What needs to be done » Edit the rows below by replacing "common name" with "vernacular name" and changing nothing else. Leave the pictures out of your version.

Source data »
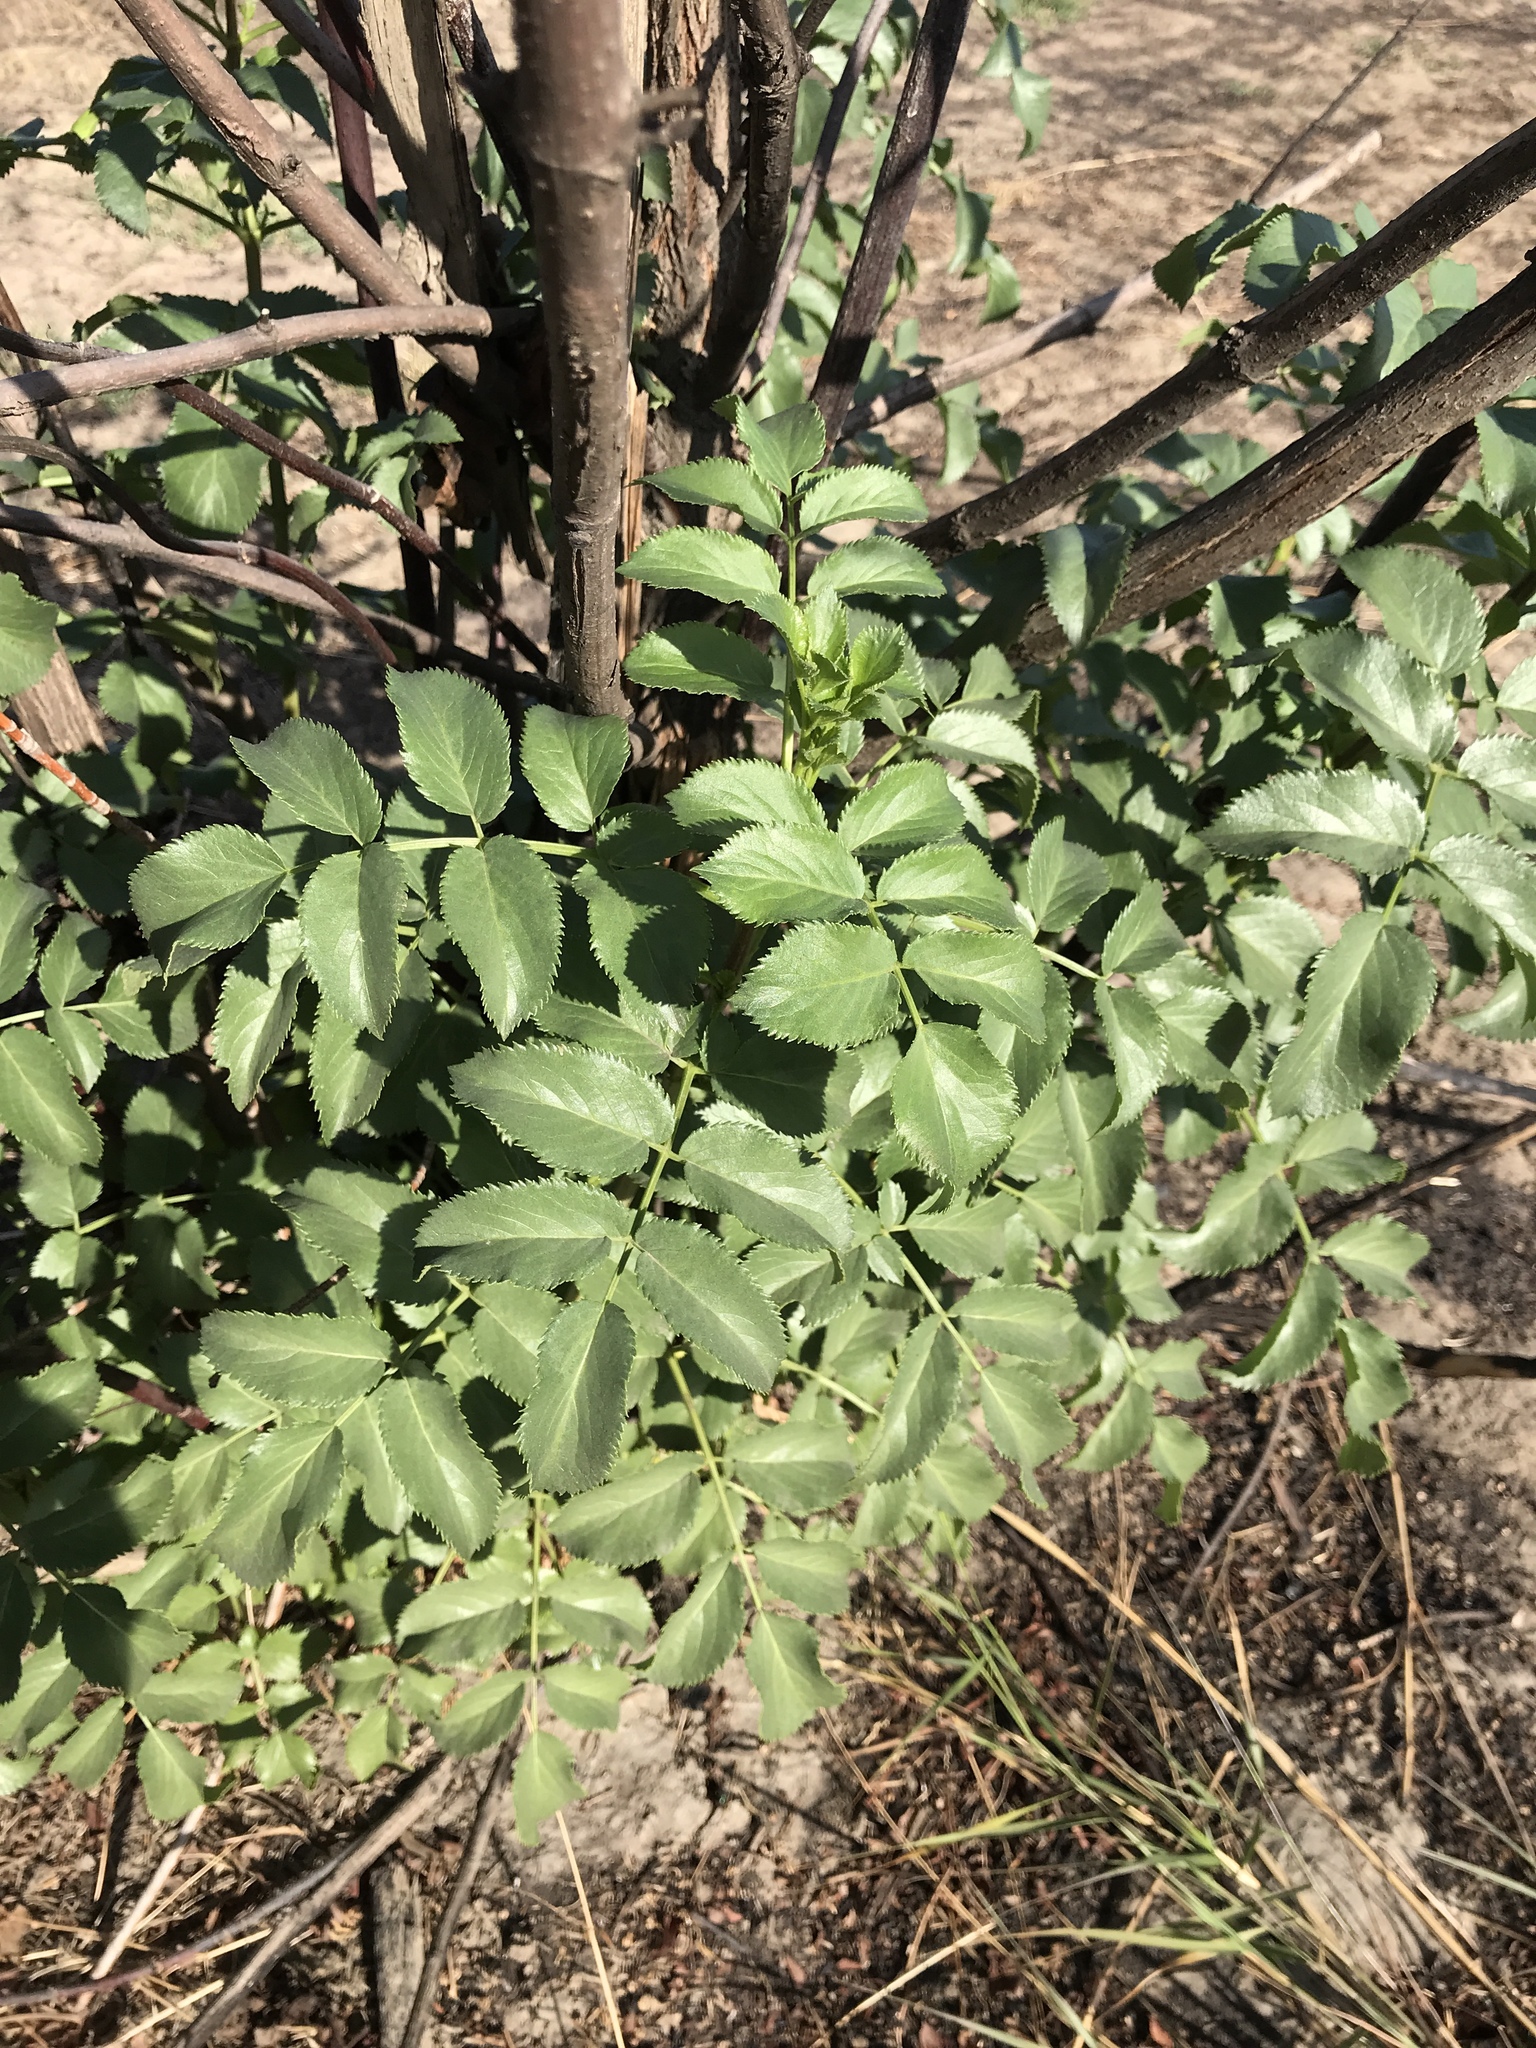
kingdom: Plantae
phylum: Tracheophyta
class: Magnoliopsida
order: Dipsacales
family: Viburnaceae
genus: Sambucus
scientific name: Sambucus cerulea
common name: Blue elder
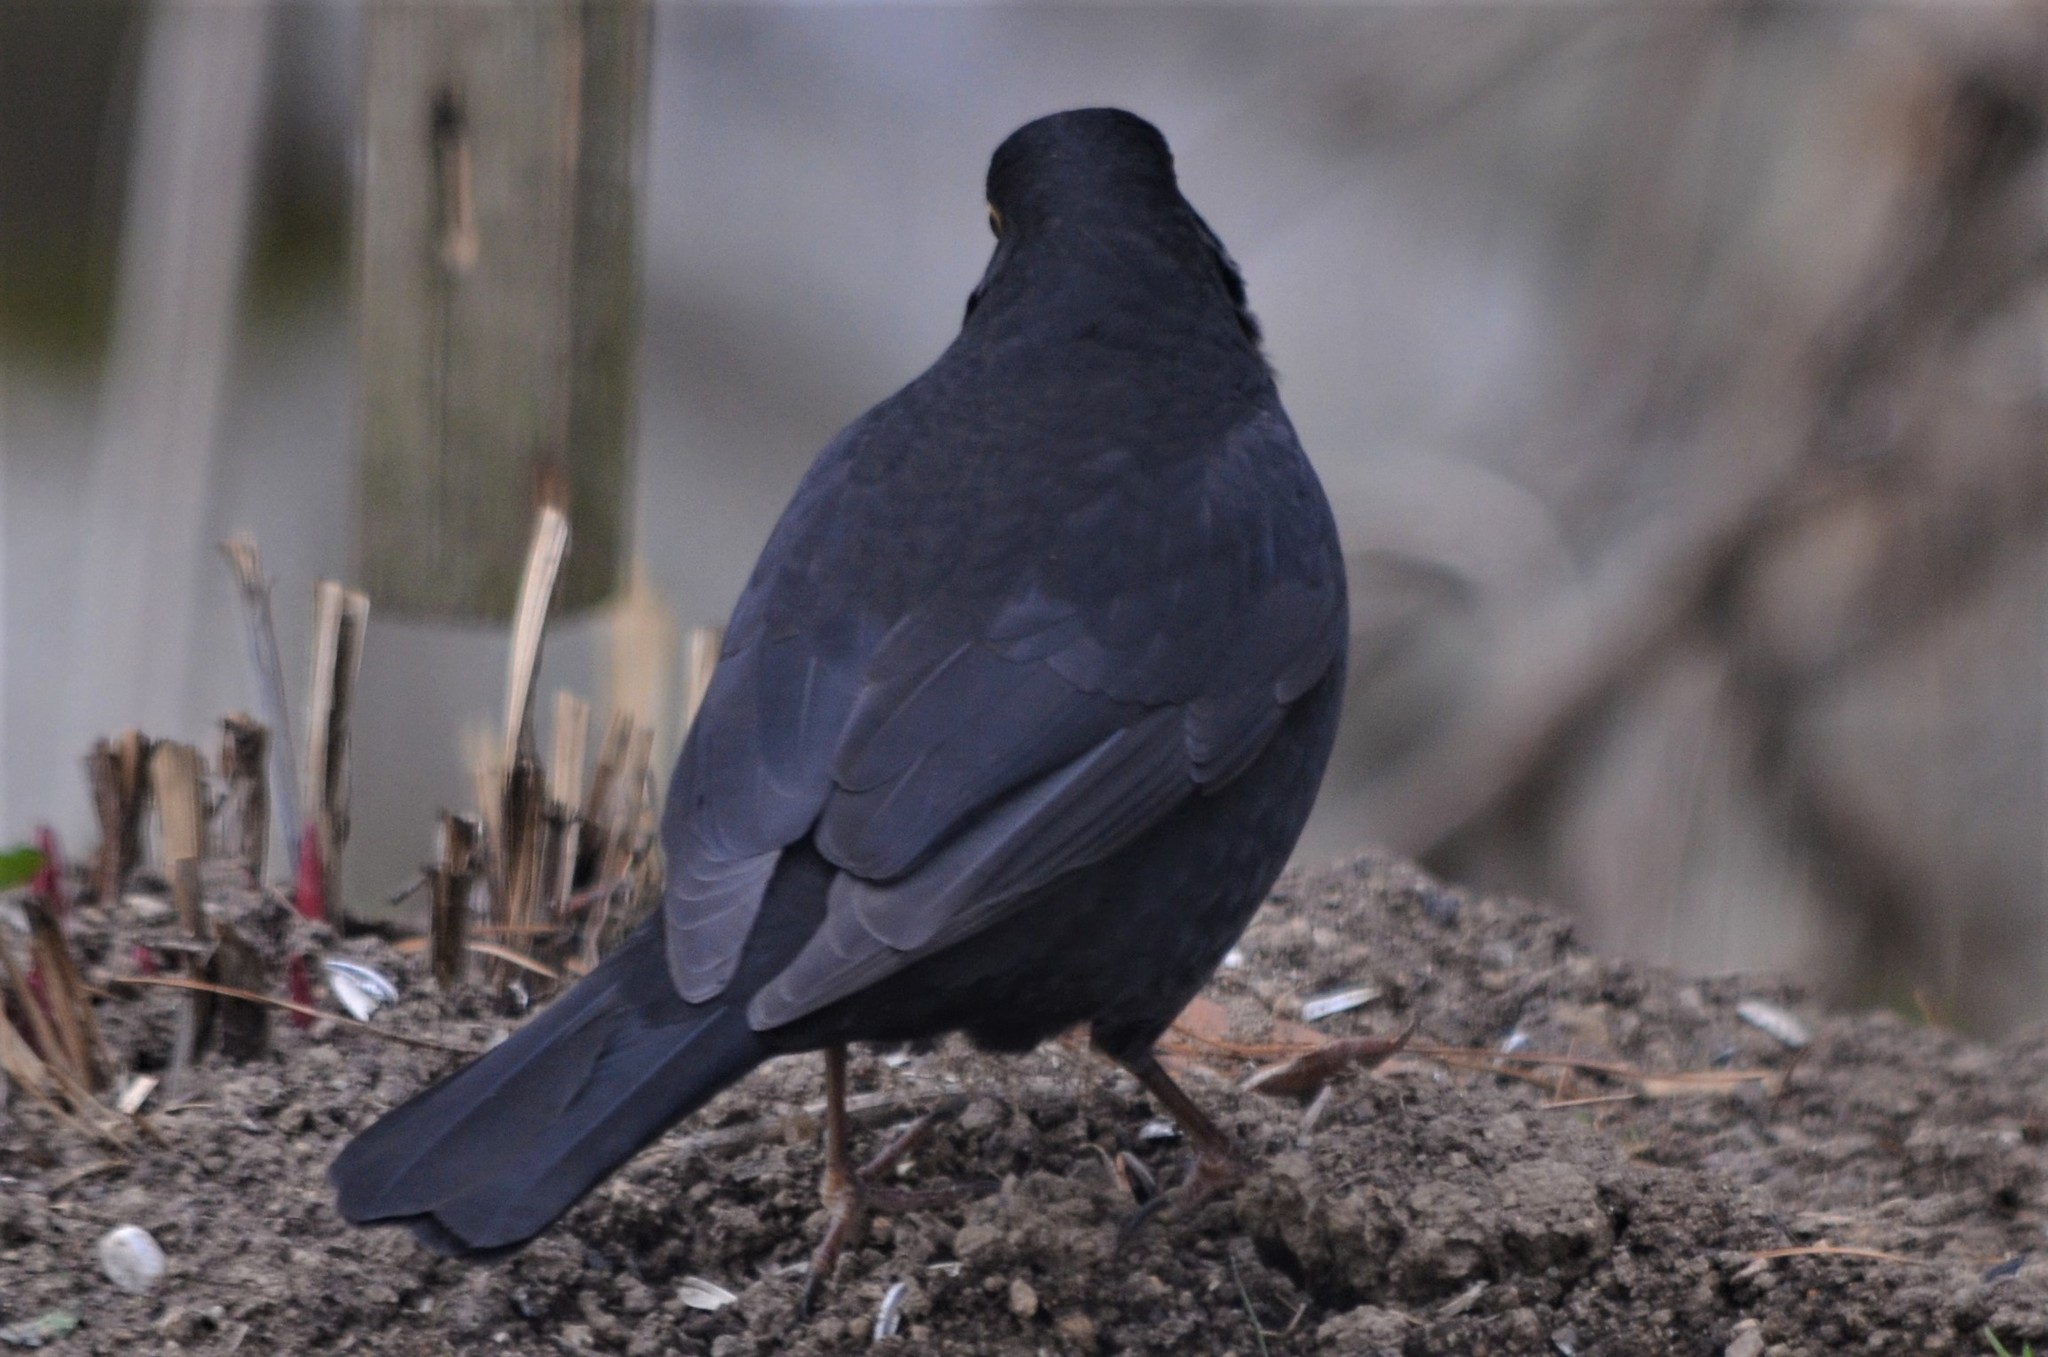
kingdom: Animalia
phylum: Chordata
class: Aves
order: Passeriformes
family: Turdidae
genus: Turdus
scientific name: Turdus merula
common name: Common blackbird
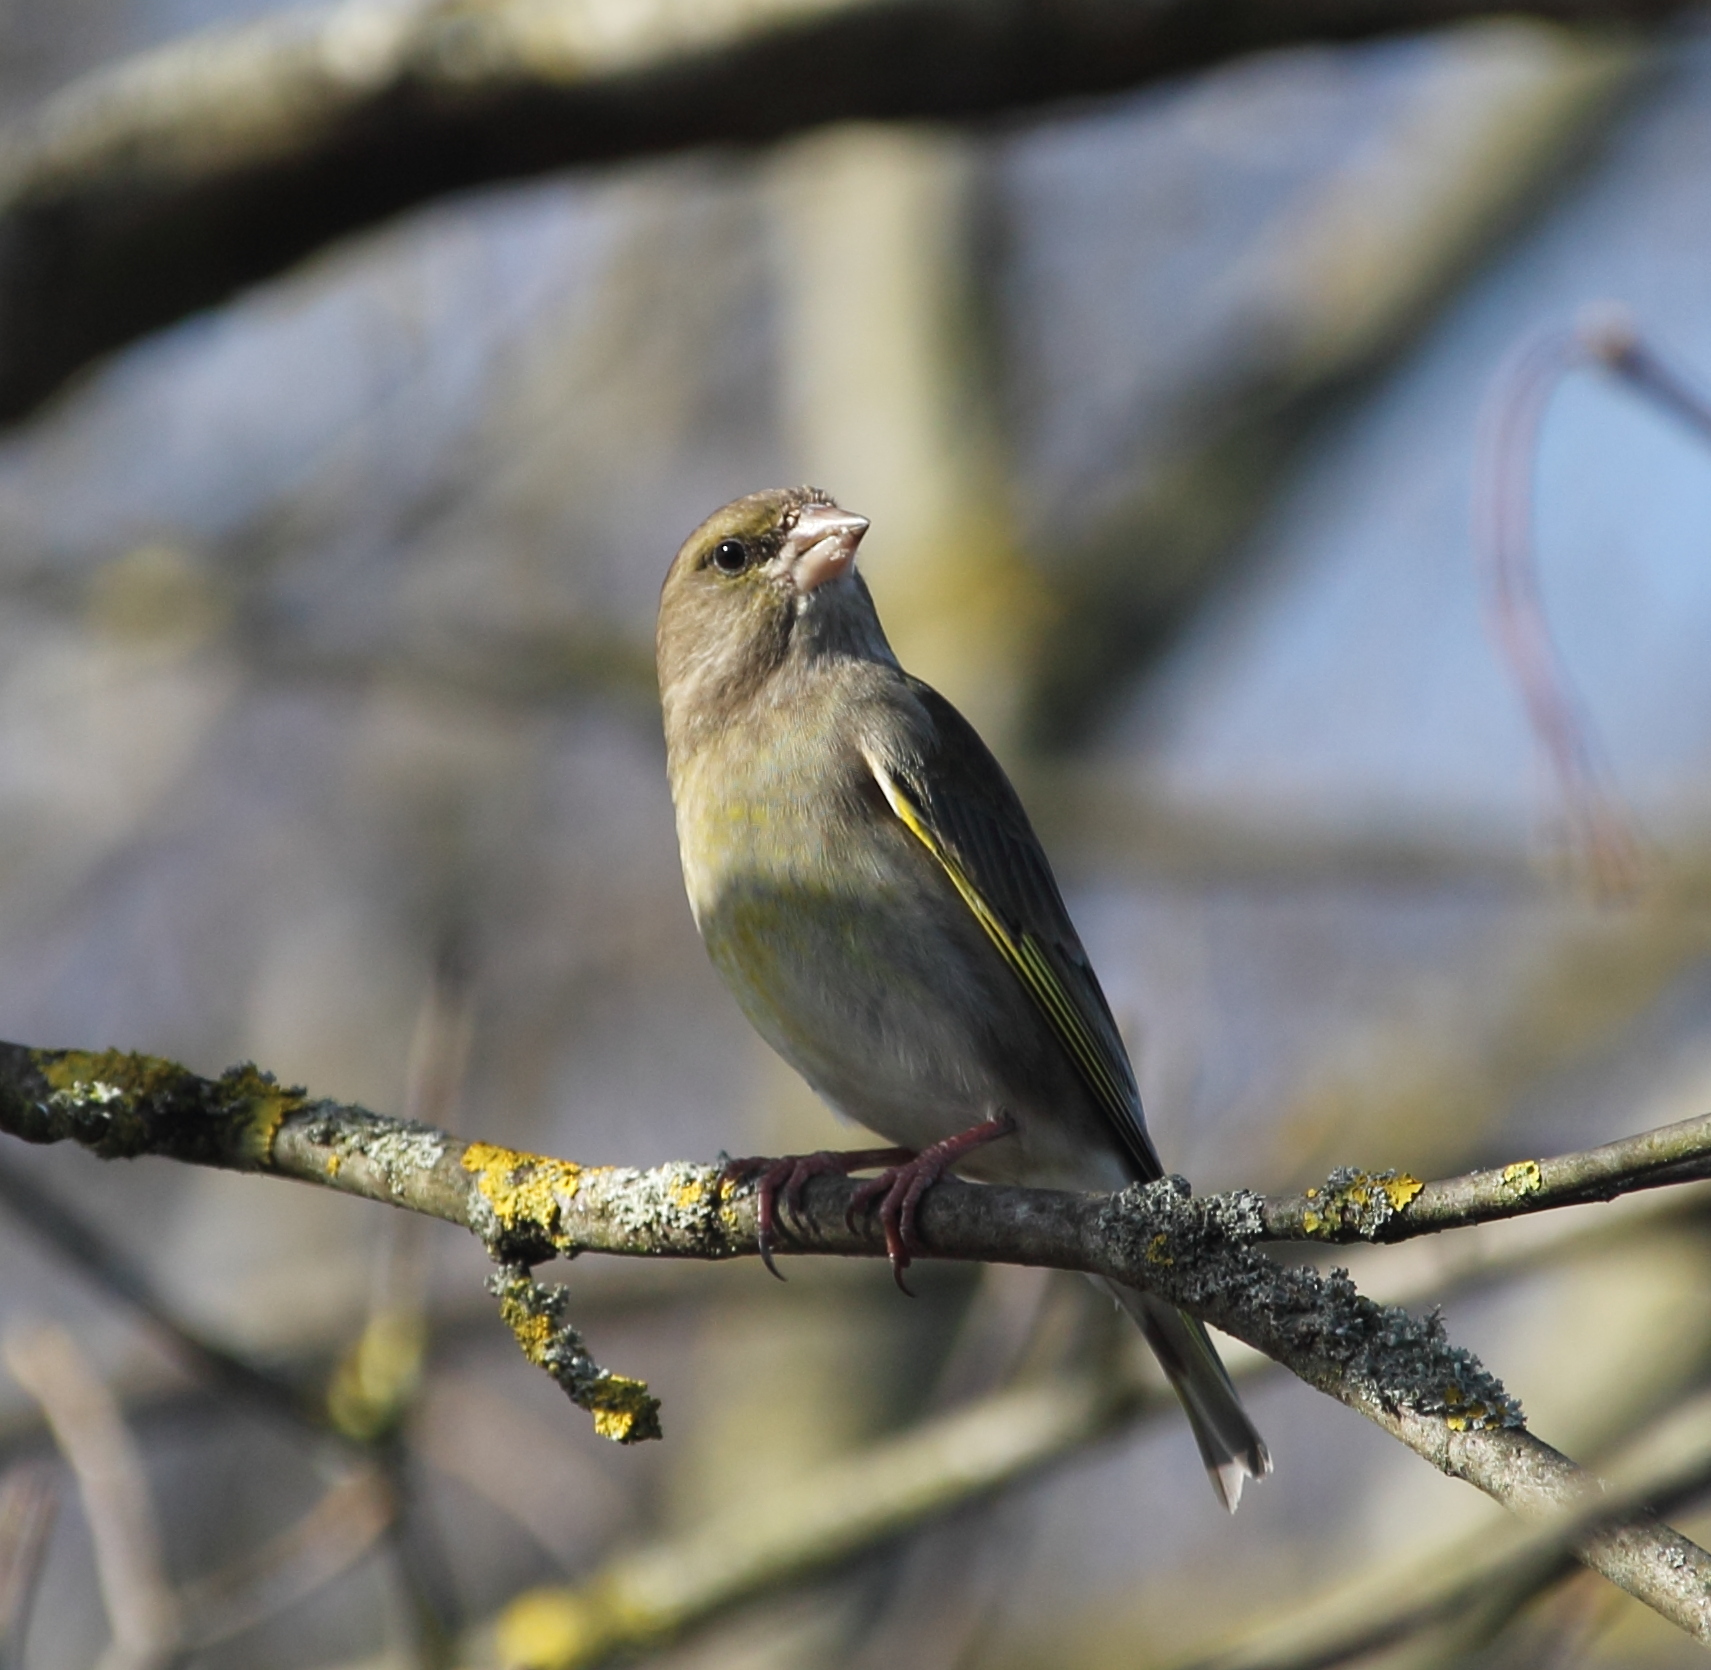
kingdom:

Right answer »
kingdom: Plantae
phylum: Tracheophyta
class: Magnoliopsida
order: Dipsacales
family: Viburnaceae
genus: Sambucus
scientific name: Sambucus cerulea
vernacular name: Blue elder
kingdom: Animalia
phylum: Chordata
class: Aves
order: Passeriformes
family: Turdidae
genus: Turdus
scientific name: Turdus merula
vernacular name: Common blackbird
kingdom:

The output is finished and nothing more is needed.